The Central Medical Stores Trust (CMST) last Thursday burnt piles of medical drugs in Lilongwe, some of which expired while lying in warehouses.
While sources claimed that tonnes of drugs were silently taken out to be destroyed, CMST spokesperson Herbert Chandilanga said the quantities were not as high as alleged by our sources.
He added that some of the drugs were programme items, which are not directly under CMST the entity keeps them on behalf of specific programmes, such as family planning, tuberculosis and malaria.
But our source claimed that several seven-tonne trucks were used to remove the expired drugs from CMST warehouses in Lilongwe to be destroyed.
“The isolating of items for board off [destroying] was done between February 2014 and October 2016. For Lilongwe it took place on February 7 and 8 2017. While in Blantyre, it was on February 9. In Mzuzu it is yet to take place,” said Chandilanga.
According to Chandilanga, the value of the drugs to be destroyed cumulatively, at national scale, at the last usable date was K436 563 918.53.
He, however, denied that all the drugs that were destroyed had expired, were misprocured or were product of poor stock management, saying there were a number of reasons the drugs had to be destroyed.
“Drugs can be destroyed due to, among other things, strides in healthcare such as hospitals recording no cases for conditions or diseases whose medicines CMST was duly prepared for and had in stock. But also the duplication caused through donations of medicines that CMST already had. Hospitals may not buy from CMST whose stocks have been outmoded by free donated items. This may lead to expiries,” he said.

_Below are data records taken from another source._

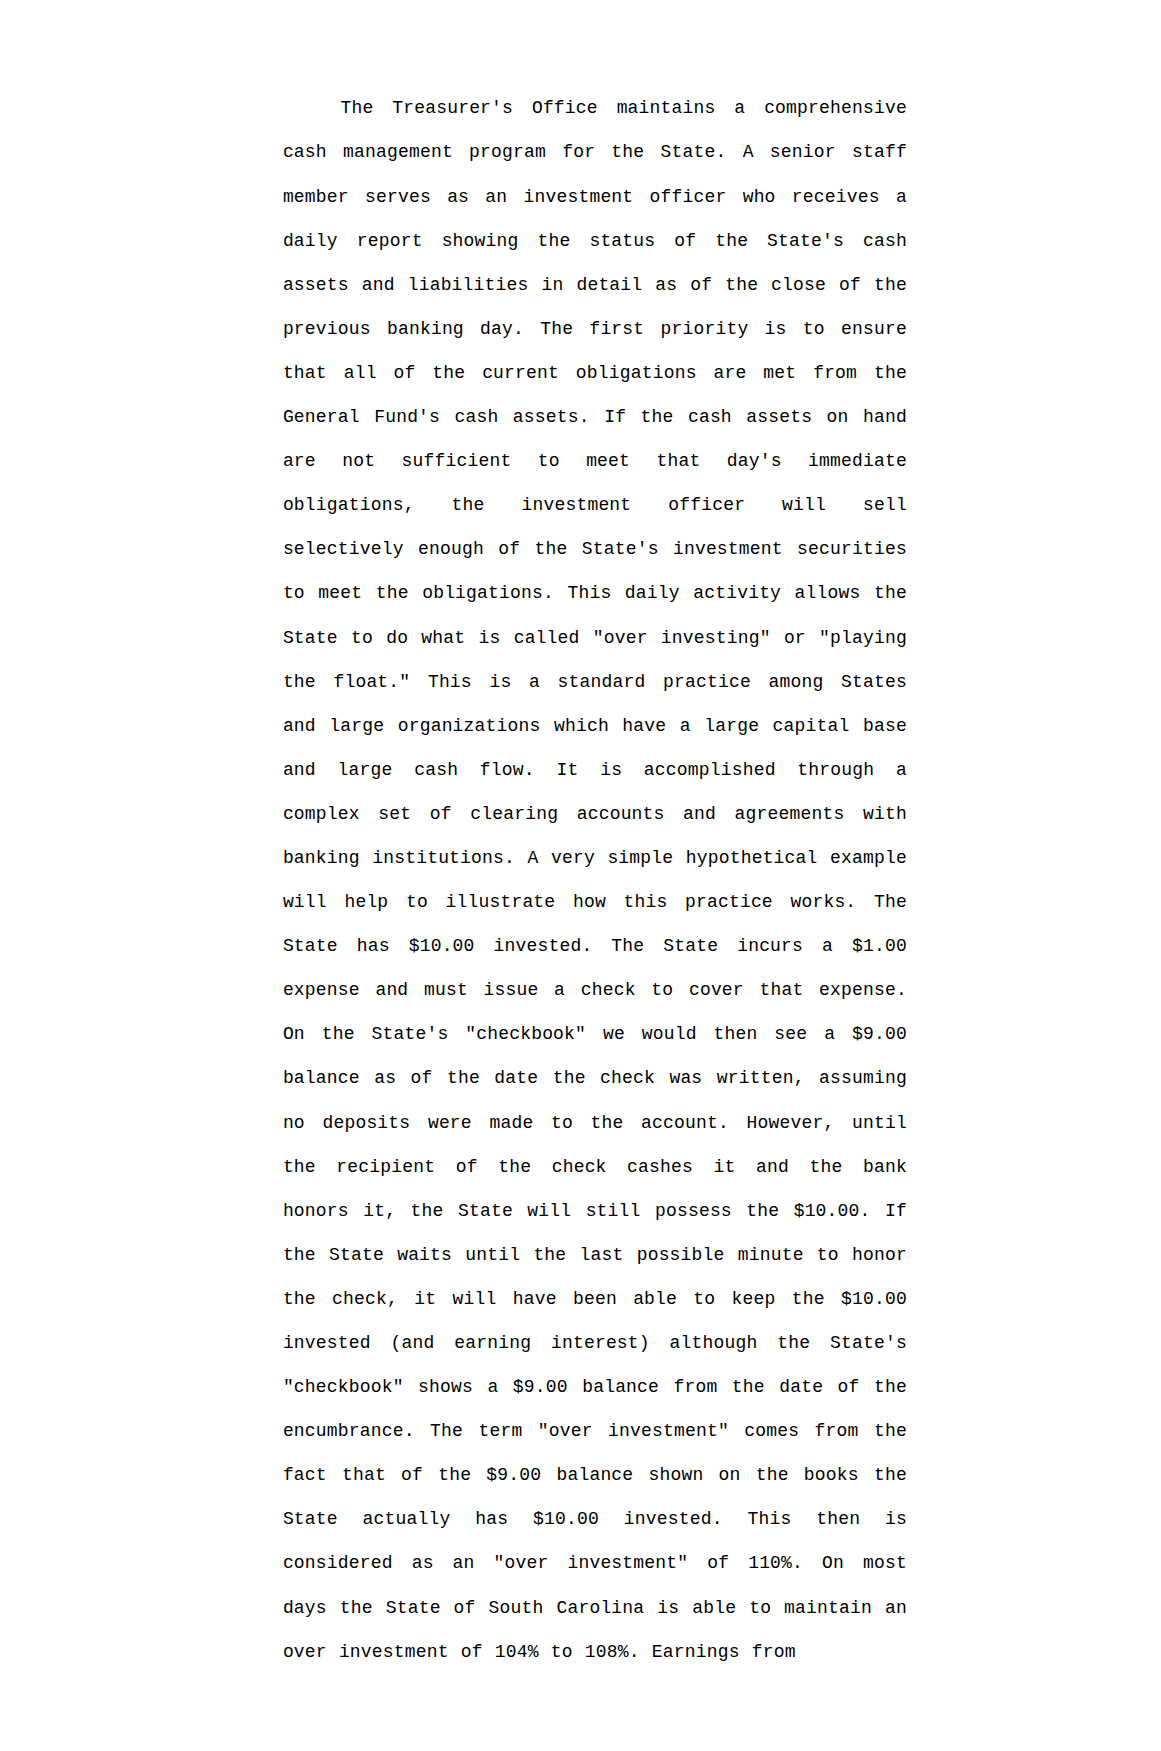The Treasurer's Office maintains a comprehensive cash management program for the State. A senior staff member serves as an investment officer who receives a daily report showing the status of the State's cash assets and liabilities in detail as of the close of the previous banking day. The first priority is to ensure that all of the current obligations are met from the General Fund's cash assets. If the cash assets on hand are not sufficient to meet that day's immediate obligations, the investment officer will sell selectively enough of the State's investment securities to meet the obligations. This daily activity allows the State to do what is called "over investing" or "playing the float." This is a standard practice among States and large organizations which have a large capital base and large cash flow. It is accomplished through a complex set of clearing accounts and agreements with banking institutions. A very simple hypothetical example will help to illustrate how this practice works. The State has $10.00 invested. The State incurs a $1.00 expense and must issue a check to cover that expense. On the State's "checkbook" we would then see a $9.00 balance as of the date the check was written, assuming no deposits were made to the account. However, until the recipient of the check cashes it and the bank honors it, the State will still possess the $10.00. If the State waits until the last possible minute to honor the check, it will have been able to keep the $10.00 invested (and earning interest) although the State's "checkbook" shows a $9.00 balance from the date of the encumbrance. The term "over investment" comes from the fact that of the $9.00 balance shown on the books the State actually has $10.00 invested. This then is considered as an "over investment" of 110%. On most days the State of South Carolina is able to maintain an over investment of 104% to 108%. Earnings from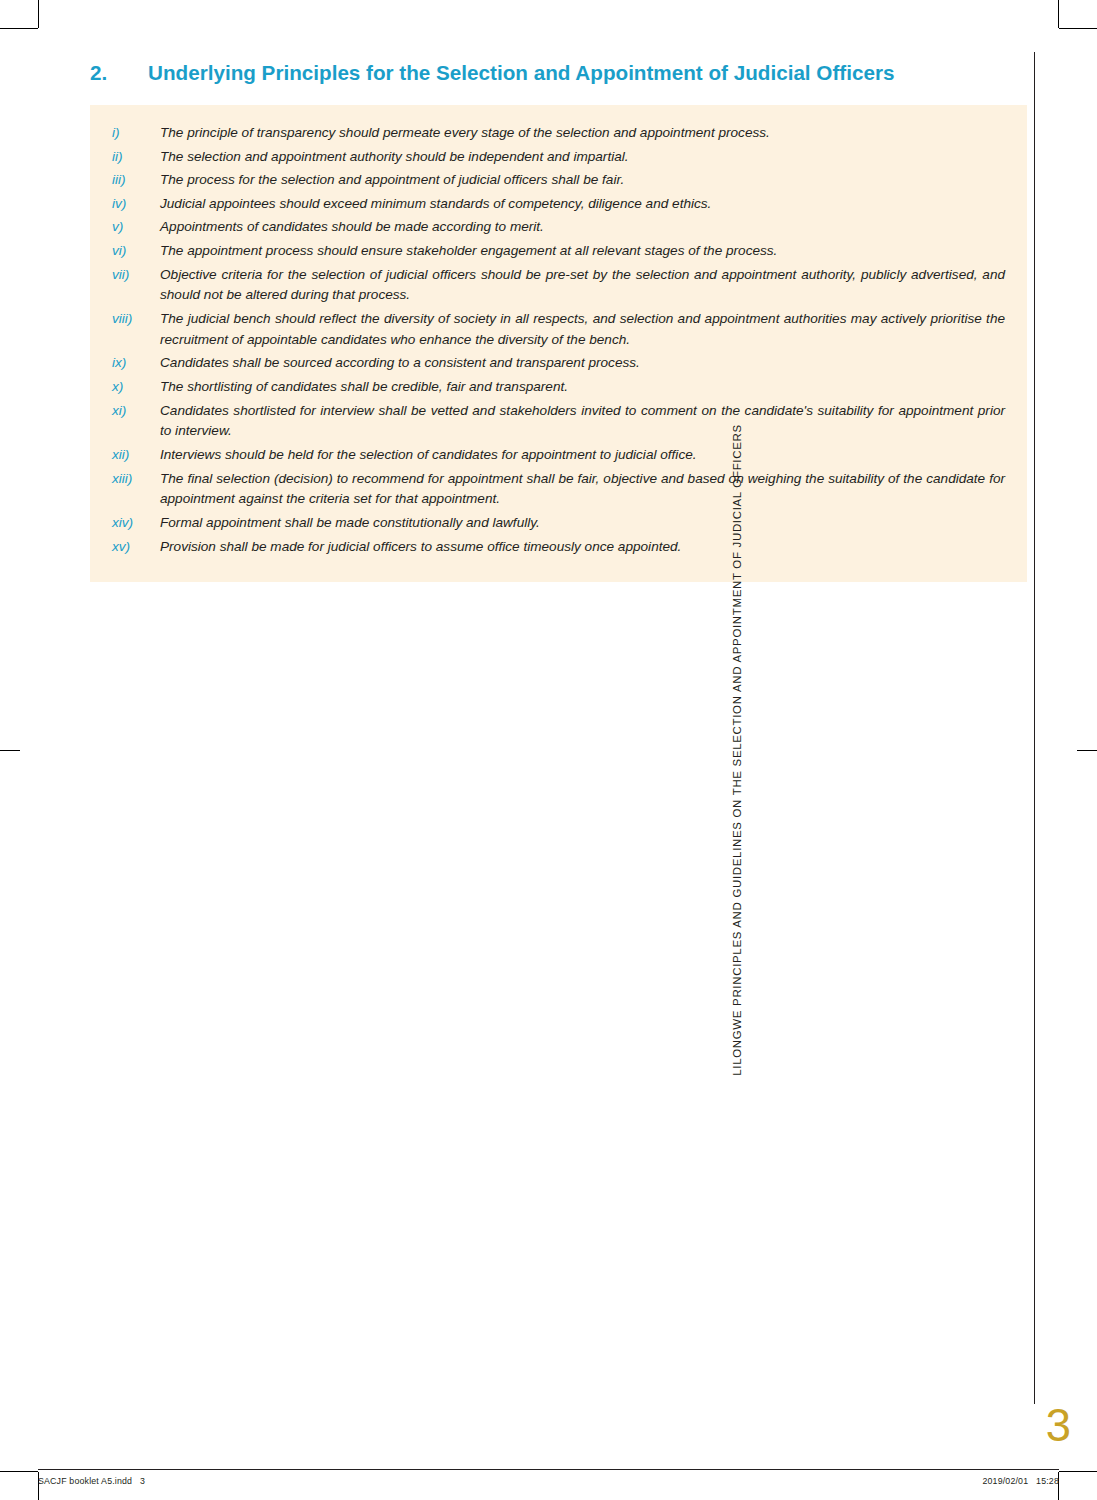2. Underlying Principles for the Selection and Appointment of Judicial Officers
i) The principle of transparency should permeate every stage of the selection and appointment process.
ii) The selection and appointment authority should be independent and impartial.
iii) The process for the selection and appointment of judicial officers shall be fair.
iv) Judicial appointees should exceed minimum standards of competency, diligence and ethics.
v) Appointments of candidates should be made according to merit.
vi) The appointment process should ensure stakeholder engagement at all relevant stages of the process.
vii) Objective criteria for the selection of judicial officers should be pre-set by the selection and appointment authority, publicly advertised, and should not be altered during that process.
viii) The judicial bench should reflect the diversity of society in all respects, and selection and appointment authorities may actively prioritise the recruitment of appointable candidates who enhance the diversity of the bench.
ix) Candidates shall be sourced according to a consistent and transparent process.
x) The shortlisting of candidates shall be credible, fair and transparent.
xi) Candidates shortlisted for interview shall be vetted and stakeholders invited to comment on the candidate's suitability for appointment prior to interview.
xii) Interviews should be held for the selection of candidates for appointment to judicial office.
xiii) The final selection (decision) to recommend for appointment shall be fair, objective and based on weighing the suitability of the candidate for appointment against the criteria set for that appointment.
xiv) Formal appointment shall be made constitutionally and lawfully.
xv) Provision shall be made for judicial officers to assume office timeously once appointed.
LILONGWE PRINCIPLES AND GUIDELINES ON THE SELECTION AND APPOINTMENT OF JUDICIAL OFFICERS
3
SACJF booklet A5.indd 3
2019/02/01 15:28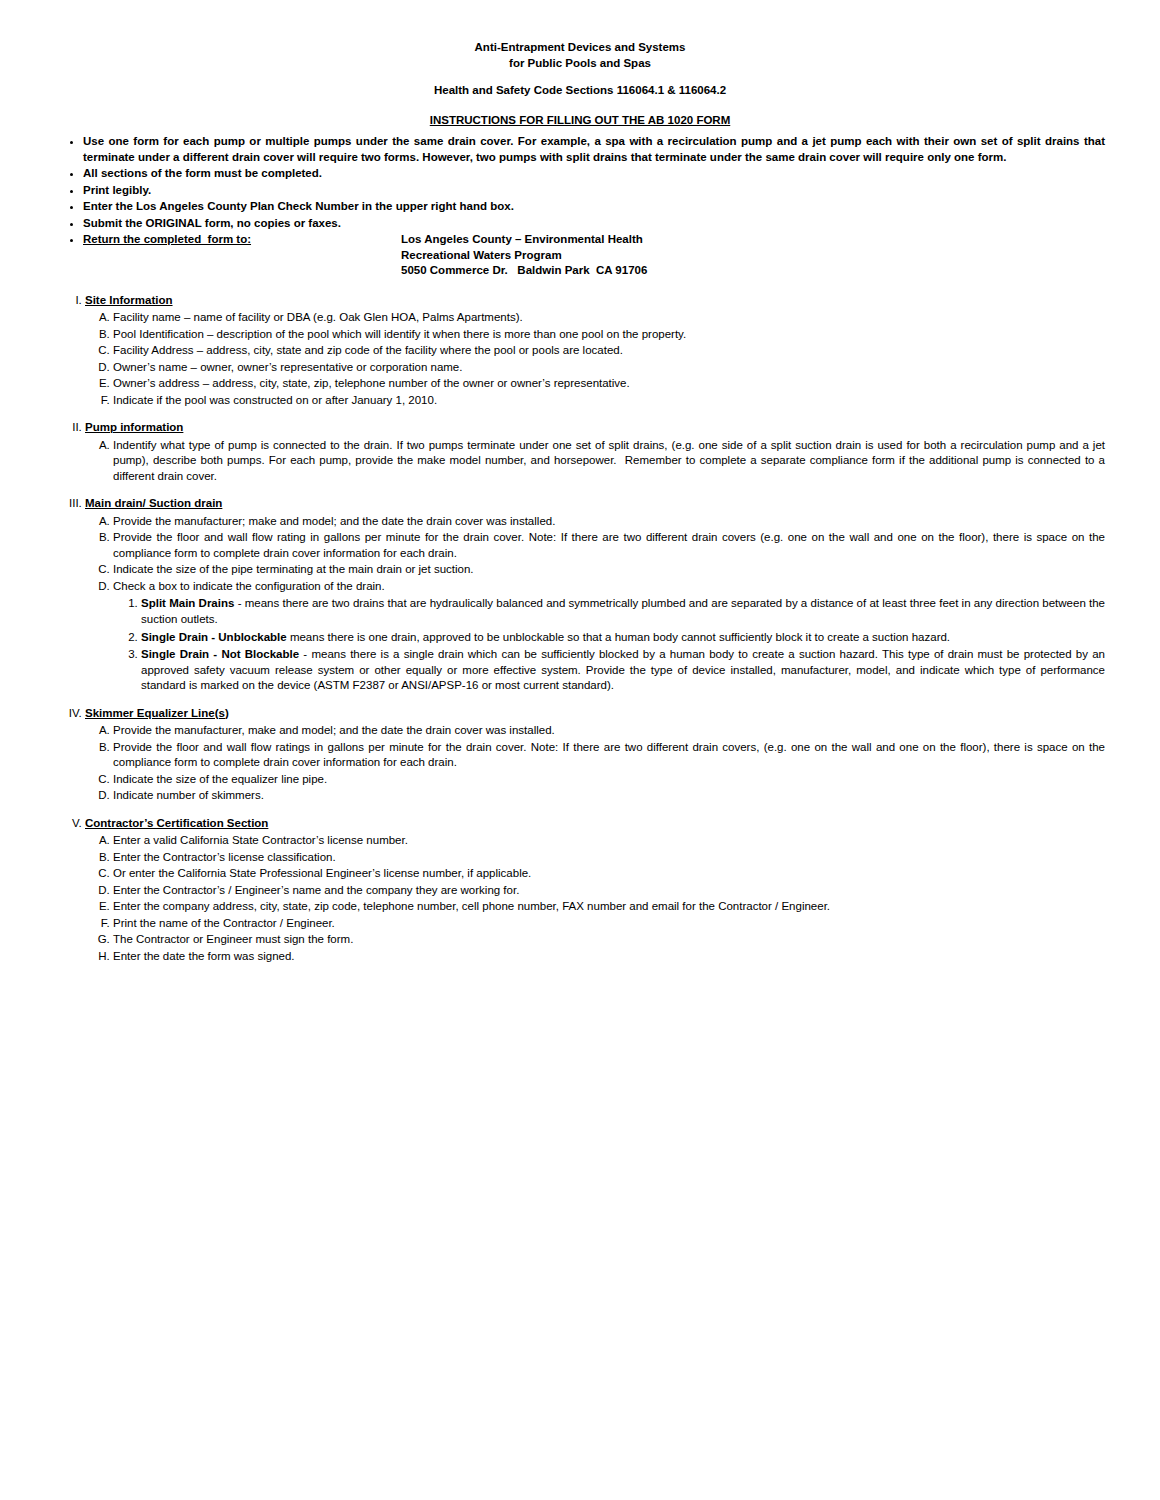Anti-Entrapment Devices and Systems
for Public Pools and Spas
Health and Safety Code Sections 116064.1 & 116064.2
INSTRUCTIONS FOR FILLING OUT THE AB 1020 FORM
Use one form for each pump or multiple pumps under the same drain cover. For example, a spa with a recirculation pump and a jet pump each with their own set of split drains that terminate under a different drain cover will require two forms. However, two pumps with split drains that terminate under the same drain cover will require only one form.
All sections of the form must be completed.
Print legibly.
Enter the Los Angeles County Plan Check Number in the upper right hand box.
Submit the ORIGINAL form, no copies or faxes.
Return the completed form to:
Los Angeles County – Environmental Health
Recreational Waters Program
5050 Commerce Dr. Baldwin Park CA 91706
Site Information
Facility name – name of facility or DBA (e.g. Oak Glen HOA, Palms Apartments).
Pool Identification – description of the pool which will identify it when there is more than one pool on the property.
Facility Address – address, city, state and zip code of the facility where the pool or pools are located.
Owner’s name – owner, owner’s representative or corporation name.
Owner’s address – address, city, state, zip, telephone number of the owner or owner’s representative.
Indicate if the pool was constructed on or after January 1, 2010.
Pump information
Indentify what type of pump is connected to the drain. If two pumps terminate under one set of split drains, (e.g. one side of a split suction drain is used for both a recirculation pump and a jet pump), describe both pumps. For each pump, provide the make model number, and horsepower. Remember to complete a separate compliance form if the additional pump is connected to a different drain cover.
Main drain/ Suction drain
Provide the manufacturer; make and model; and the date the drain cover was installed.
Provide the floor and wall flow rating in gallons per minute for the drain cover. Note: If there are two different drain covers (e.g. one on the wall and one on the floor), there is space on the compliance form to complete drain cover information for each drain.
Indicate the size of the pipe terminating at the main drain or jet suction.
Check a box to indicate the configuration of the drain.
Split Main Drains - means there are two drains that are hydraulically balanced and symmetrically plumbed and are separated by a distance of at least three feet in any direction between the suction outlets.
Single Drain - Unblockable means there is one drain, approved to be unblockable so that a human body cannot sufficiently block it to create a suction hazard.
Single Drain - Not Blockable - means there is a single drain which can be sufficiently blocked by a human body to create a suction hazard. This type of drain must be protected by an approved safety vacuum release system or other equally or more effective system. Provide the type of device installed, manufacturer, model, and indicate which type of performance standard is marked on the device (ASTM F2387 or ANSI/APSP-16 or most current standard).
Skimmer Equalizer Line(s)
Provide the manufacturer, make and model; and the date the drain cover was installed.
Provide the floor and wall flow ratings in gallons per minute for the drain cover. Note: If there are two different drain covers, (e.g. one on the wall and one on the floor), there is space on the compliance form to complete drain cover information for each drain.
Indicate the size of the equalizer line pipe.
Indicate number of skimmers.
Contractor’s Certification Section
Enter a valid California State Contractor’s license number.
Enter the Contractor’s license classification.
Or enter the California State Professional Engineer’s license number, if applicable.
Enter the Contractor’s / Engineer’s name and the company they are working for.
Enter the company address, city, state, zip code, telephone number, cell phone number, FAX number and email for the Contractor / Engineer.
Print the name of the Contractor / Engineer.
The Contractor or Engineer must sign the form.
Enter the date the form was signed.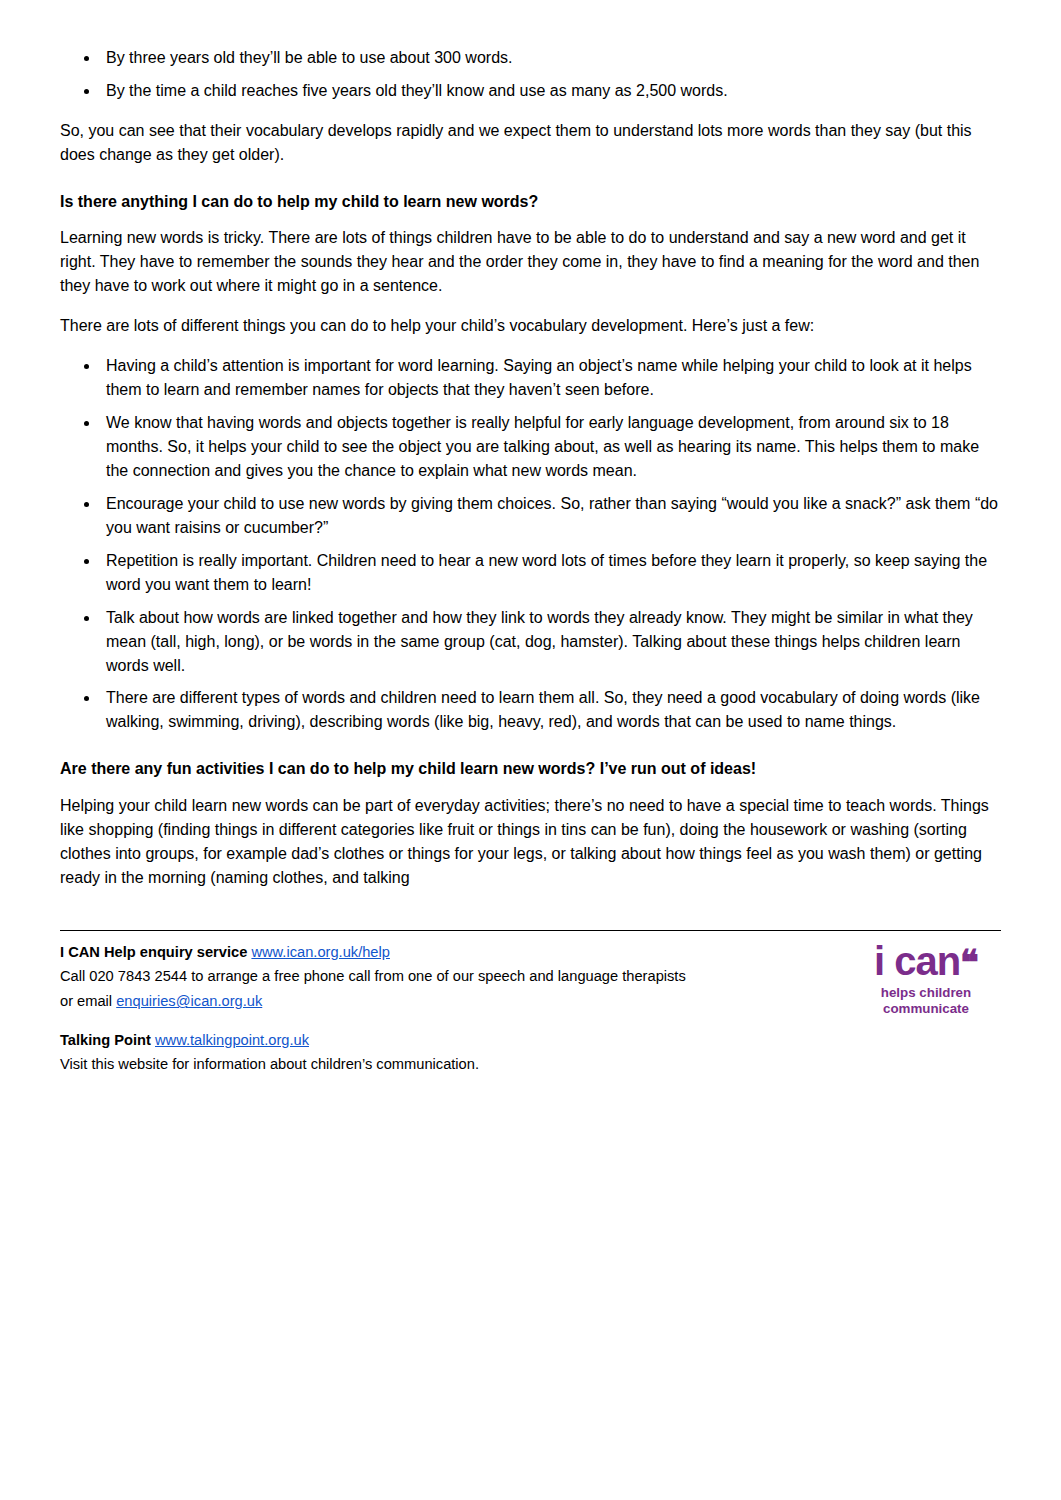By three years old they’ll be able to use about 300 words.
By the time a child reaches five years old they’ll know and use as many as 2,500 words.
So, you can see that their vocabulary develops rapidly and we expect them to understand lots more words than they say (but this does change as they get older).
Is there anything I can do to help my child to learn new words?
Learning new words is tricky. There are lots of things children have to be able to do to understand and say a new word and get it right. They have to remember the sounds they hear and the order they come in, they have to find a meaning for the word and then they have to work out where it might go in a sentence.
There are lots of different things you can do to help your child’s vocabulary development. Here’s just a few:
Having a child’s attention is important for word learning. Saying an object’s name while helping your child to look at it helps them to learn and remember names for objects that they haven’t seen before.
We know that having words and objects together is really helpful for early language development, from around six to 18 months. So, it helps your child to see the object you are talking about, as well as hearing its name. This helps them to make the connection and gives you the chance to explain what new words mean.
Encourage your child to use new words by giving them choices. So, rather than saying “would you like a snack?” ask them “do you want raisins or cucumber?”
Repetition is really important. Children need to hear a new word lots of times before they learn it properly, so keep saying the word you want them to learn!
Talk about how words are linked together and how they link to words they already know. They might be similar in what they mean (tall, high, long), or be words in the same group (cat, dog, hamster). Talking about these things helps children learn words well.
There are different types of words and children need to learn them all. So, they need a good vocabulary of doing words (like walking, swimming, driving), describing words (like big, heavy, red), and words that can be used to name things.
Are there any fun activities I can do to help my child learn new words? I’ve run out of ideas!
Helping your child learn new words can be part of everyday activities; there’s no need to have a special time to teach words. Things like shopping (finding things in different categories like fruit or things in tins can be fun), doing the housework or washing (sorting clothes into groups, for example dad’s clothes or things for your legs, or talking about how things feel as you wash them) or getting ready in the morning (naming clothes, and talking
i can❝
helps children
communicate
I CAN Help enquiry service www.ican.org.uk/help
Call 020 7843 2544 to arrange a free phone call from one of our speech and language therapists
or email enquiries@ican.org.uk
Talking Point www.talkingpoint.org.uk
Visit this website for information about children’s communication.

But a health commentator Maziko Matemba said, among other things, the country needs a clear policy on drug donations, claiming that most drugs that get expired are those that were acquired without planning.
Executive director for Malawi Health Network (Mehn), a grouping of health-based organisations in the country, George Jobe, in a telephone interview yesterday called for change of policy to regulate drug donations and the handling of boarding off of drugs in the country.
“ This is a worrisome development that the country can afford to lose large stockpiles of drugs while people are failing to access the same in various hospitals. Unfortunately, the issue is complex and needs a multisectoral approach. Some drugs are donated six months before they expire, we should not take in drugs that have less than 12 months to go,” said Jobe.
He also called for the decentralisation of boarding off of drugs, saying the current system which is handled at the central level is allowing the accumulation of unwanted drugs to be kept for years inorder to follow laid down procedures.